┌─ ENTRIES PROVIDED
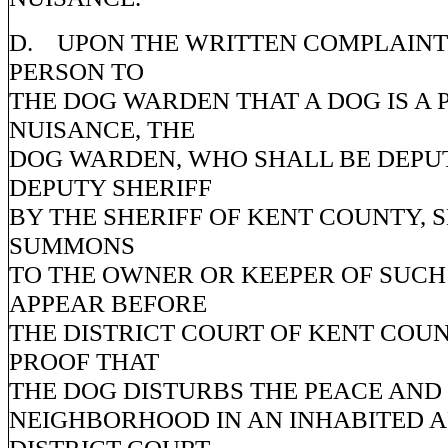
D. UPON THE WRITTEN COMPLAINT
PERSON TO
THE DOG WARDEN THAT A DOG IS A 
NUISANCE, THE
DOG WARDEN, WHO SHALL BE DEPUT
DEPUTY SHERIFF
BY THE SHERIFF OF KENT COUNTY, S
SUMMONS
TO THE OWNER OR KEEPER OF SUCH
APPEAR BEFORE
THE DISTRICT COURT OF KENT COUN
PROOF THAT
THE DOG DISTURBS THE PEACE AND
NEIGHBORHOOD IN AN INHABITED A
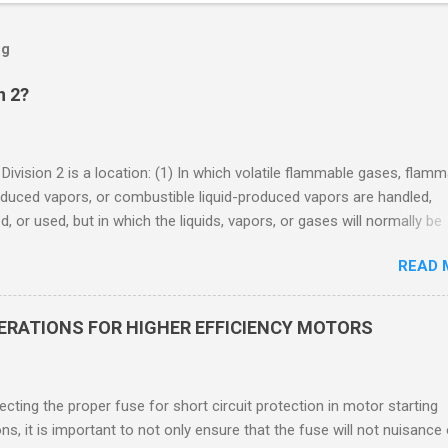
og
n 2?
 Division 2 is a location: (1) In which volatile flammable gases, flam
oduced vapors, or combustible liquid-produced vapors are handled,
, or used, but in which the liquids, vapors, or gases will normally be
 within closed containers or closed systems from which they can e
READ 
ase of accidental rupture or breakdown of such containers or syste
f abnormal operation of equipment, or (2) In which ignitable
ations of flammable gases, flammable liquid-produced vapors, or
DERATIONS FOR HIGHER EFFICIENCY MOTORS
le liquid-produced vapors are normally prevented by positive mecha
ion, and which might become hazardous through failure or abnormal
 of the ventilating equipment. Class I Division 2 Classification Class 
cting the proper fuse for short circuit protection in motor starting
2 refers to the ANSI/ISA 12.12.01 standard. This standard was previo
ons, it is important to not only ensure that the fuse will not nuisance
ntil UL recommended the newer ANSI/ISA standard be used and that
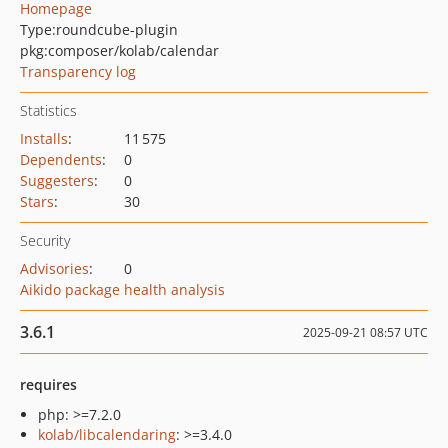
Homepage
Type:
roundcube-plugin
pkg:composer/kolab/calendar
Transparency log
Statistics
Installs
:
11 575
Dependents
:
0
Suggesters
:
0
Stars
:
30
Security
Advisories
:
0
Aikido package health analysis
3.6.1
2025-09-21 08:57 UTC
requires
php: >=7.2.0
kolab/libcalendaring
: >=3.4.0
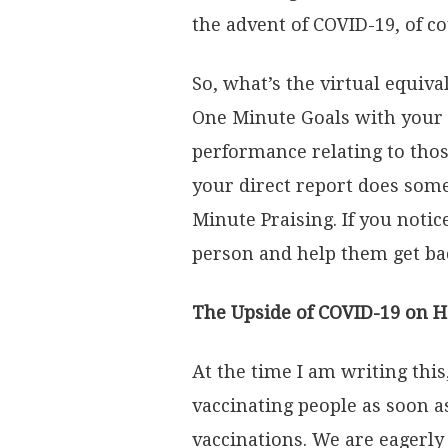
the advent of COVID-19, of 
So, what’s the virtual equi
One Minute Goals with your d
performance relating to tho
your direct report does some
Minute Praising. If you noti
person and help them get ba
The Upside of COVID-19 on 
At the time I am writing thi
vaccinating people as soon as
vaccinations. We are eagerly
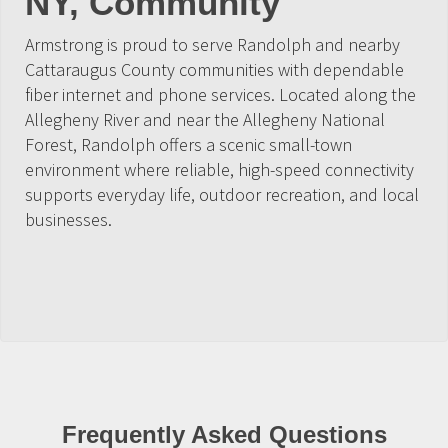
NY, Community
Armstrong is proud to serve Randolph and nearby
Cattaraugus County communities with dependable
fiber internet and phone services. Located along the
Allegheny River and near the Allegheny National
Forest, Randolph offers a scenic small-town
environment where reliable, high-speed connectivity
supports everyday life, outdoor recreation, and local
businesses.
Frequently Asked Questions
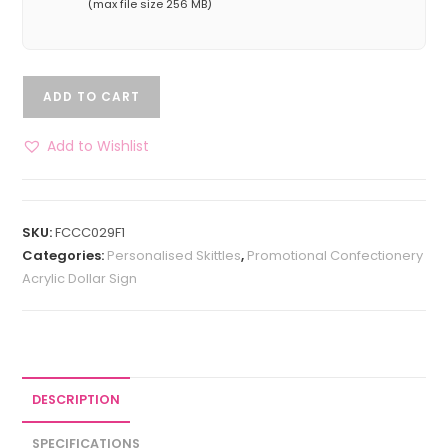
(max file size 256 MB)
ADD TO CART
Add to Wishlist
SKU:
FCCC029F1
Categories:
Personalised Skittles
,
Promotional Confectionery
Acrylic Dollar Sign
DESCRIPTION
SPECIFICATIONS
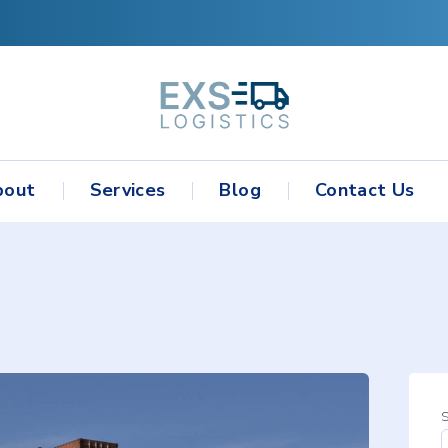
bout
Services
Blog
Contact Us
S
└─
Leaving aside the images, write out every entry above exactly.

D. UPON THE WRITTEN COMPLAINT
PERSON TO
THE DOG WARDEN THAT A DOG IS A 
NUISANCE, THE
DOG WARDEN, WHO SHALL BE DEPUT
DEPUTY SHERIFF
BY THE SHERIFF OF KENT COUNTY, S
SUMMONS
TO THE OWNER OR KEEPER OF SUCH
APPEAR BEFORE
THE DISTRICT COURT OF KENT COUN
PROOF THAT
THE DOG DISTURBS THE PEACE AND
NEIGHBORHOOD IN AN INHABITED A
og
n 2?
 Division 2 is a location: (1) In which volatile flammable gases, flam
oduced vapors, or combustible liquid-produced vapors are handled,
, or used, but in which the liquids, vapors, or gases will normally be
 within closed containers or closed systems from which they can e
READ 
ase of accidental rupture or breakdown of such containers or syste
f abnormal operation of equipment, or (2) In which ignitable
ations of flammable gases, flammable liquid-produced vapors, or
DERATIONS FOR HIGHER EFFICIENCY MOTORS
le liquid-produced vapors are normally prevented by positive mecha
ion, and which might become hazardous through failure or abnormal
 of the ventilating equipment. Class I Division 2 Classification Class 
cting the proper fuse for short circuit protection in motor starting
2 refers to the ANSI/ISA 12.12.01 standard. This standard was previo
ons, it is important to not only ensure that the fuse will not nuisance
ntil UL recommended the newer ANSI/ISA standard be used and that
Homepage
Type:
roundcube-plugin
pkg:composer/kolab/calendar
Transparency log
Statistics
Installs
:
11 575
Dependents
:
0
Suggesters
:
0
Stars
:
30
Security
Advisories
:
0
Aikido package health analysis
3.6.1
2025-09-21 08:57 UTC
requires
php: >=7.2.0
kolab/libcalendaring
: >=3.4.0
the advent of COVID-19, of 
So, what’s the virtual equi
One Minute Goals with your d
performance relating to tho
your direct report does some
Minute Praising. If you noti
person and help them get ba
The Upside of COVID-19 on 
At the time I am writing thi
vaccinating people as soon as
vaccinations. We are eagerly
NY, Community
Armstrong is proud to serve Randolph and nearby
Cattaraugus County communities with dependable
fiber internet and phone services. Located along the
Allegheny River and near the Allegheny National
Forest, Randolph offers a scenic small-town
environment where reliable, high-speed connectivity
supports everyday life, outdoor recreation, and local
businesses.
Frequently Asked Questions
(max file size 256 MB)
ADD TO CART
Add to Wishlist
SKU:
FCCC029F1
Categories:
Personalised Skittles
,
Promotional Confectionery
Acrylic Dollar Sign
DESCRIPTION
SPECIFICATIONS
bout
Services
Blog
Contact Us
S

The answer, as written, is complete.